胃潰瘍と十二指腸潰瘍の基本
胃潰瘍、十二指腸潰瘍は、胃や十二指腸の組織が胃液の刺激により損傷していく疾患のことです。
胸焼けや胃もたれ、吐き気、食欲不振、食後や空腹時のみぞおちの痛みなどの症状がひとつでも当てはまる場合は、胃潰瘍か十二指腸潰瘍の疑いがあります。
重度になると痛みや吐血、下血の症状が出たり、胃や十二指腸に穴が空いた状態になってしまったりするため、速やかな受診が必要です。
潰瘍を引き起こす主な原因
胃潰瘍と十二指腸潰瘍の原因は、胃酸の過剰分泌によって内壁の組織が損傷することです。
胃は食べた物を消化するために強酸性の液体を分泌しています。本来、胃の内壁は胃粘膜で覆われているため、胃酸が分泌されても問題なく動いています。
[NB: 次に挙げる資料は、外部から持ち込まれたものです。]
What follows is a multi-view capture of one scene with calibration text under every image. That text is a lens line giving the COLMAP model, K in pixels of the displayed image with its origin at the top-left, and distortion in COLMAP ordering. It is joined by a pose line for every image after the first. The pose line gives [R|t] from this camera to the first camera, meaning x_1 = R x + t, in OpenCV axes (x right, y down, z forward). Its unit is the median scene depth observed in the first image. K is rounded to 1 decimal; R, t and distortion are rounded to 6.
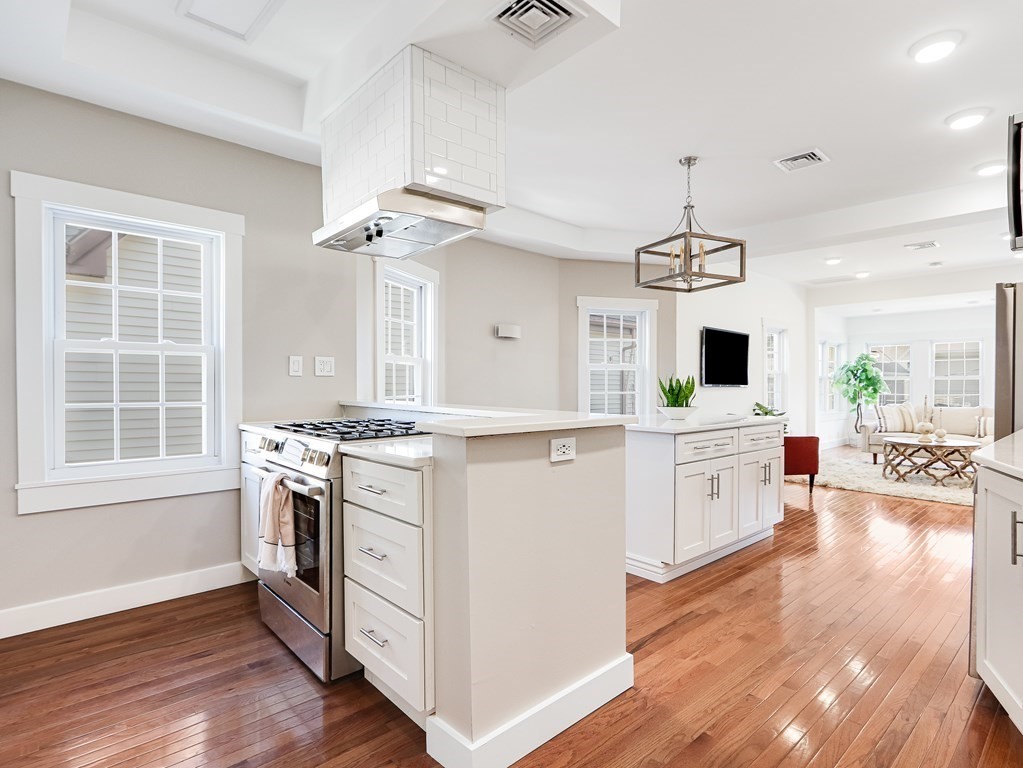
lens RADIAL K [[524.9, 0, 508.6], [0, 524.9, 380.3], [0, 0, 1]] dist [0.004569, -0.007536]
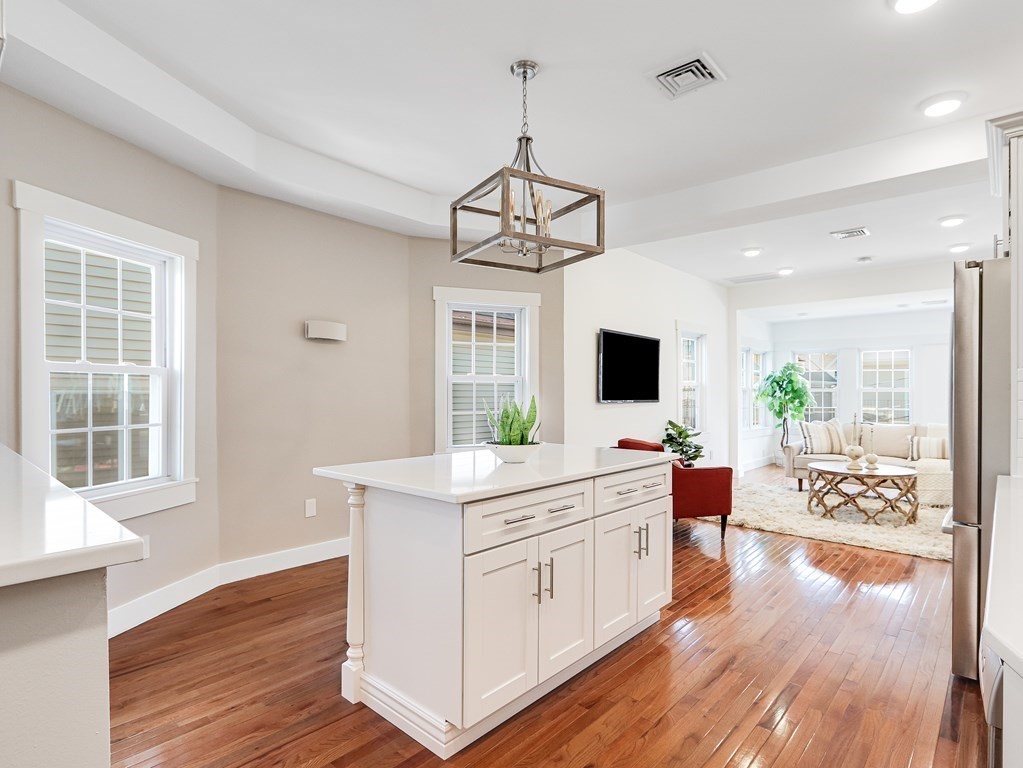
lens RADIAL K [[543.5, 0, 514.0], [0, 543.5, 383.1], [0, 0, 1]] dist [-0.002815, -0.000800]
pose [[0.993287, 0.000471, 0.115677, 0.148465], [0.000538, 0.999962, -0.008690, -0.011675], [-0.115677, 0.008694, 0.993249, 0.195007]]
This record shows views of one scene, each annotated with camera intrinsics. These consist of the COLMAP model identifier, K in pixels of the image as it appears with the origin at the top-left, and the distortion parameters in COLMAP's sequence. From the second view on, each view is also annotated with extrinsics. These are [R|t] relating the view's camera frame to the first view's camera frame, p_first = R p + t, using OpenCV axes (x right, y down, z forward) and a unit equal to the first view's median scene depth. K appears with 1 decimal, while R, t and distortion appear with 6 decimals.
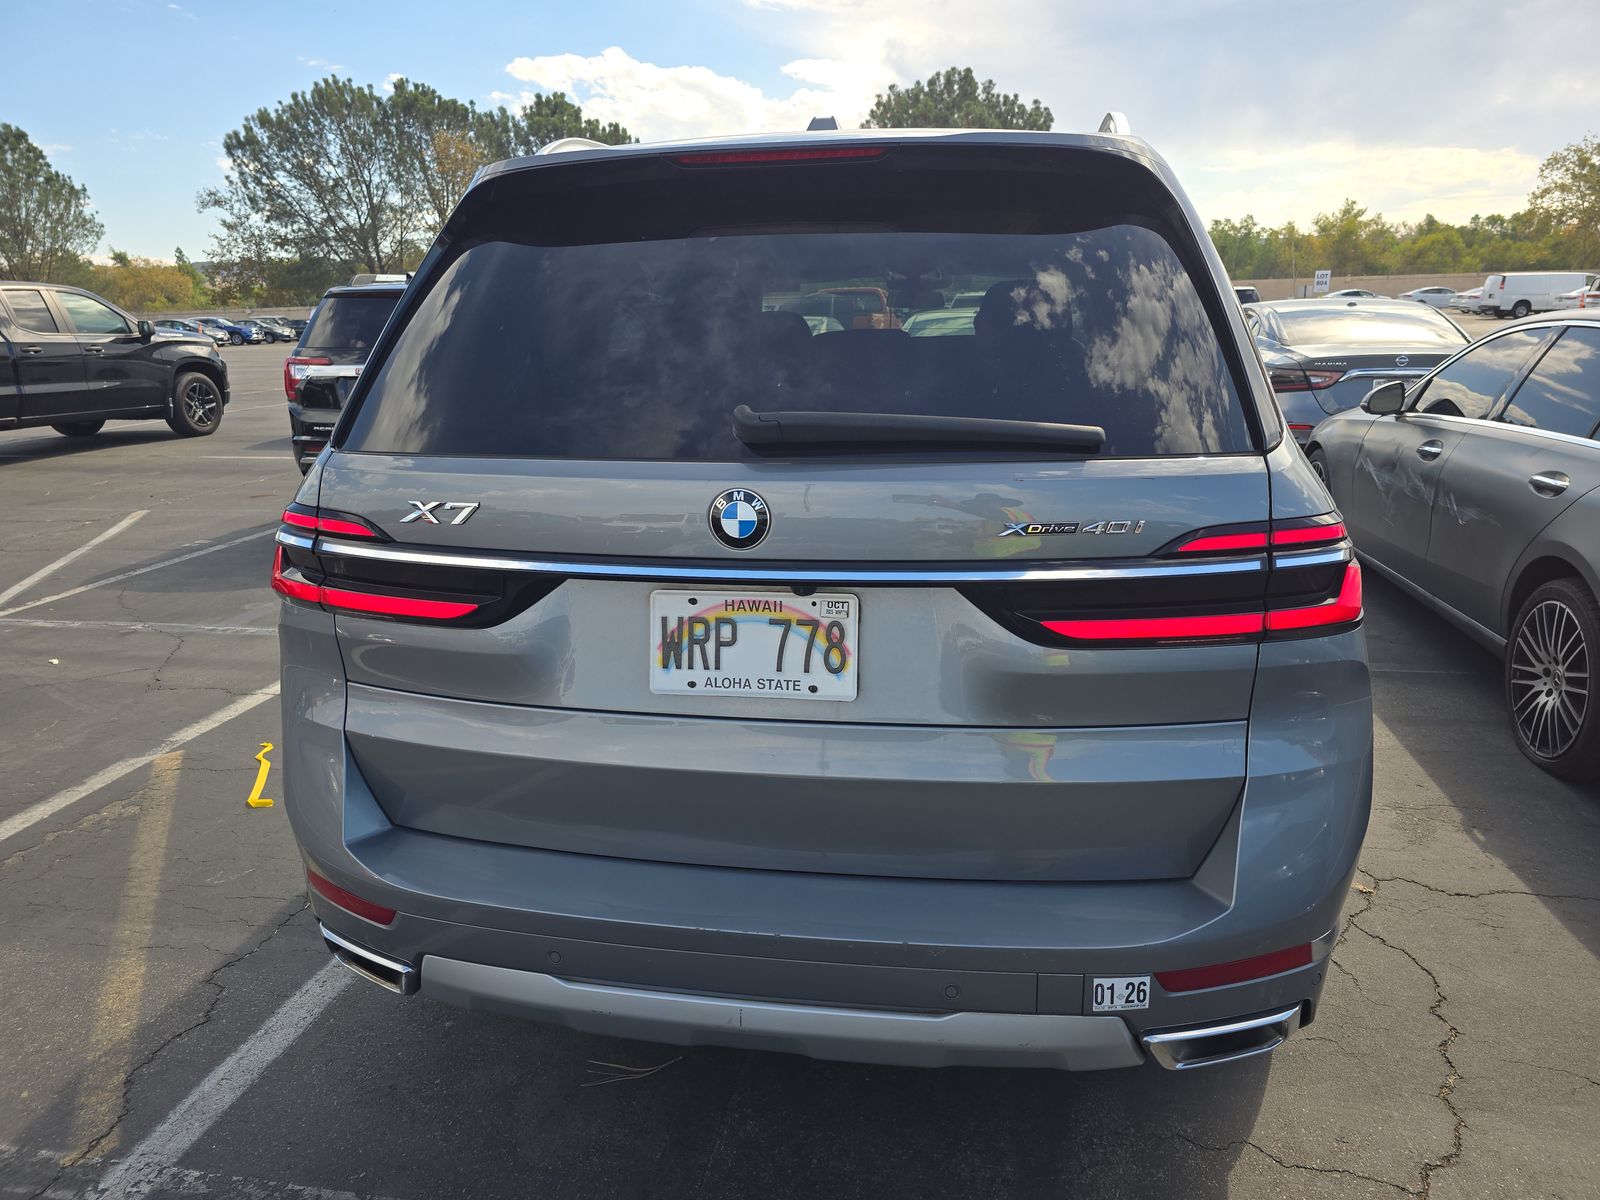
lens RADIAL K [[1071.5, 0, 824.1], [0, 1071.5, 641.3], [0, 0, 1]] dist [0.058510, -0.006191]
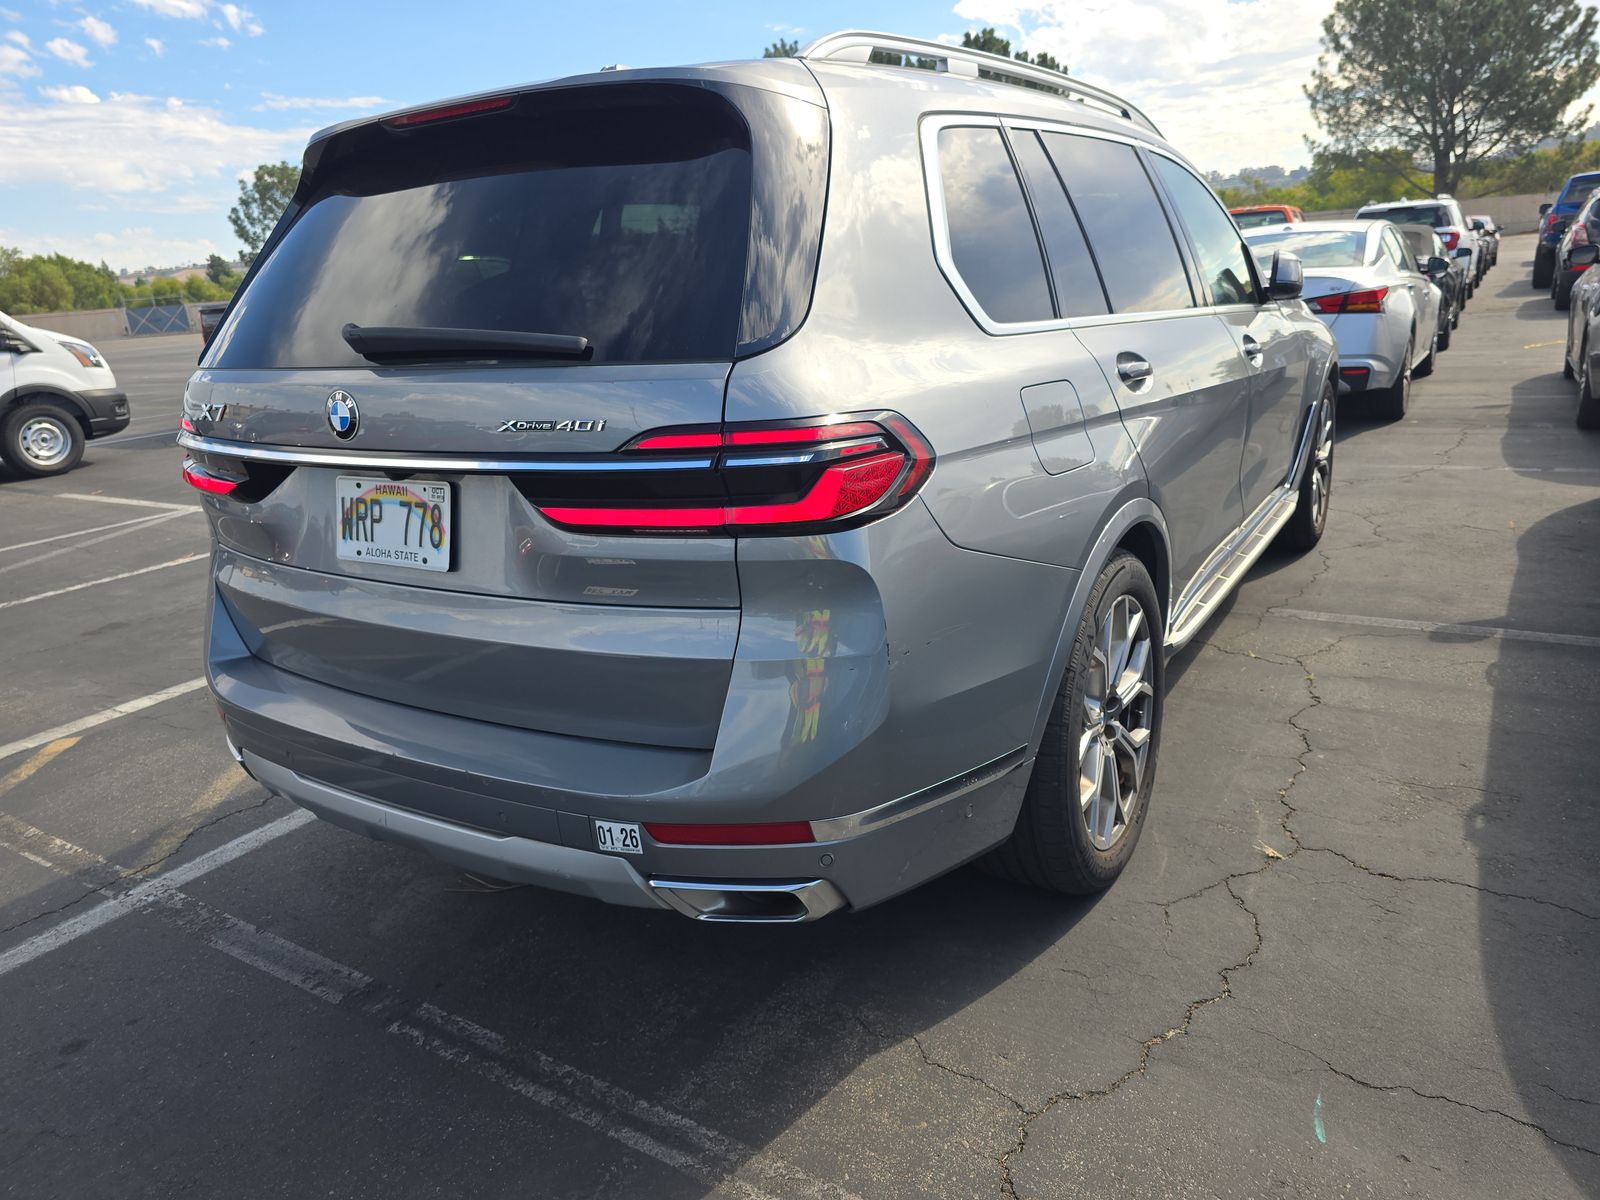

しかし、過剰な分泌は胃の粘膜を溶かし、守られていた内壁を傷つけ始めてしまい、胃潰瘍や十二指腸潰瘍の症状が出てきます。胃潰瘍と十二指腸潰瘍の原因は長年ストレスといわれていましたが、近年になってピロリ菌が原因となっているケースが多いことがわかってきました。
従来では手術だけで対応してきましたが、内服治療でほぼ完治するケースも多く、再発防止のための治療もあります。
内視鏡検査と治療の進展
胃潰瘍と十二指腸潰瘍の疑いがある場合、まず内視鏡検査を行います。内視鏡検査と聞くと抵抗感を覚える方も多いですが、鎮静剤や鎮痛剤を使用したり、経鼻内視鏡で行ったりすることで、苦痛をあまり感じずに検査をすることが可能です。
患者様の症状が別の病気の原因になっている場合もあるため、内視鏡写真で胃の中を確認し病名を特定します。出血している場合は止血処置を行い、もしも内壁に穴が空いていれば早急な手術が必要です。
胃酸をおさえる薬の内服治療だけで治るケースもあり、その場合は2ヶ月ほどで綺麗に治ります。ピロリ菌の感染が確認できれば、ピロリ菌を除菌することで再発の可能性が低くなります。
原因がわからない潰瘍もまだ多くあり、手術で対処することもありますが、研究も進み新薬も開発されているため、内服治療だけで完治できる疾患となってきています。